Como limite, junto a um território ignoto ou interdito, perigoso, defendido pela água, as trevas e os montros inonimados, Portugal teria em Sagres o ponto máximo, abruptamente cortado em falésia, que marcará o fim do mundo: ponto onde se encontra a terra dos vivos e a terra dos mortos, o conhecido e o desconhecido, este mundo e o Outro Mundo.
Daí partirão os seus caminhos ignotos e começarão as provas que todo o herói pretendendo penetrar nos mistérios desse Outro Mundo e daí trazer os seus tesouros, tem de percorrer e vencer.

_Tarefa a realizar_: Atualize o trecho do texto sobre Sagres de "Como limite, junto" a "percorrer e vencer.", substituindo "falésia" por "arriba". Os itens apresentados em seguida não têm qualquer relação com o texto.

Registos extraídos
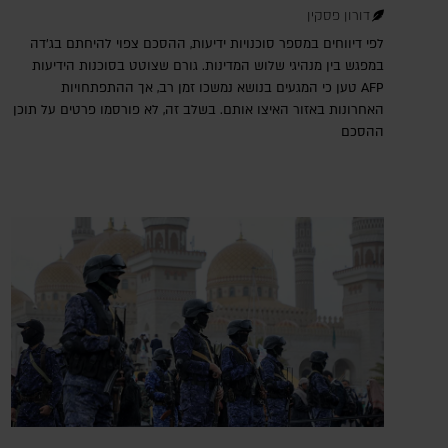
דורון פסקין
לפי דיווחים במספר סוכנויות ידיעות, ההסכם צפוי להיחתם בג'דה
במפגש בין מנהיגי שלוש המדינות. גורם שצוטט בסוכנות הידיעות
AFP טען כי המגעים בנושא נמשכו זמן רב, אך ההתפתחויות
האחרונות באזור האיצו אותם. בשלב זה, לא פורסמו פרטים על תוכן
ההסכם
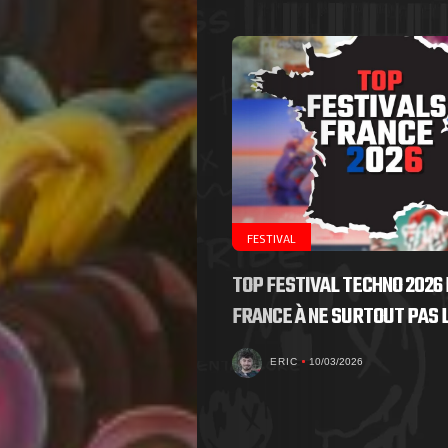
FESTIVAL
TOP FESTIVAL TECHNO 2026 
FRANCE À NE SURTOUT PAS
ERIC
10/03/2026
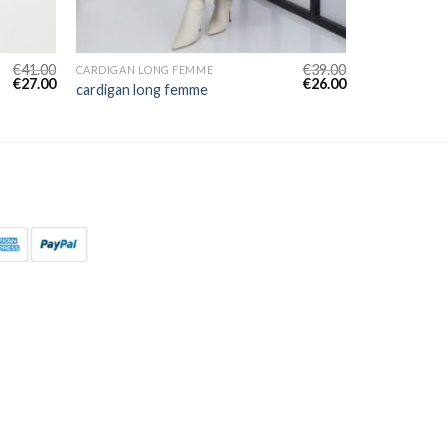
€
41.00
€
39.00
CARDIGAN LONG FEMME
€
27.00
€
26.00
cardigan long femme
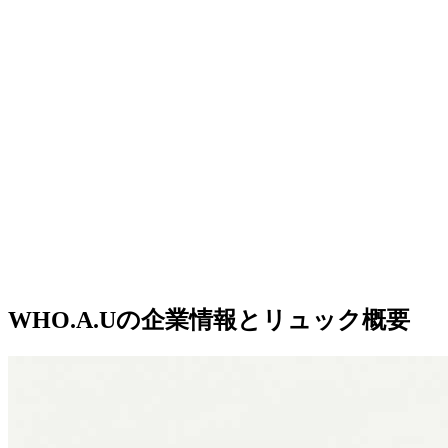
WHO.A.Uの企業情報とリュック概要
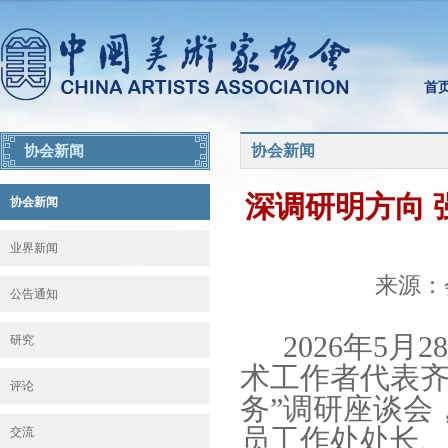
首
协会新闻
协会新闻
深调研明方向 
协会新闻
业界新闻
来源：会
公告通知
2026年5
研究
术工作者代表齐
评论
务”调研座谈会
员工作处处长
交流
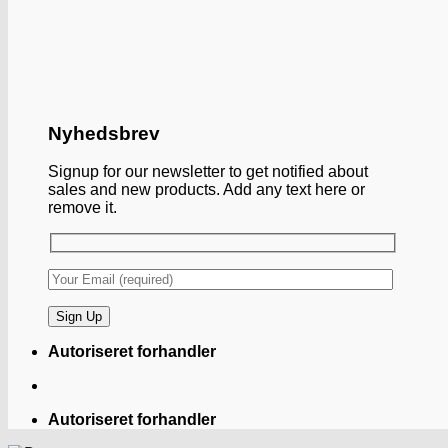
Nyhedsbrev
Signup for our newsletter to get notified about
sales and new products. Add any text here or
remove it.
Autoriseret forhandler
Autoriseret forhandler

_Resposta à tarefa_:
Como limite, junto a um território ignoto ou interdito, perigoso, defendido pela água, as trevas e os montros inonimados, Portugal teria em Sagres o ponto máximo, abruptamente cortado em arriba, que marcará o fim do mundo: ponto onde se encontra a terra dos vivos e a terra dos mortos, o conhecido e o desconhecido, este mundo e o Outro Mundo.
Daí partirão os seus caminhos ignotos e começarão as provas que todo o herói pretendendo penetrar nos mistérios desse Outro Mundo e daí trazer os seus tesouros, tem de percorrer e vencer.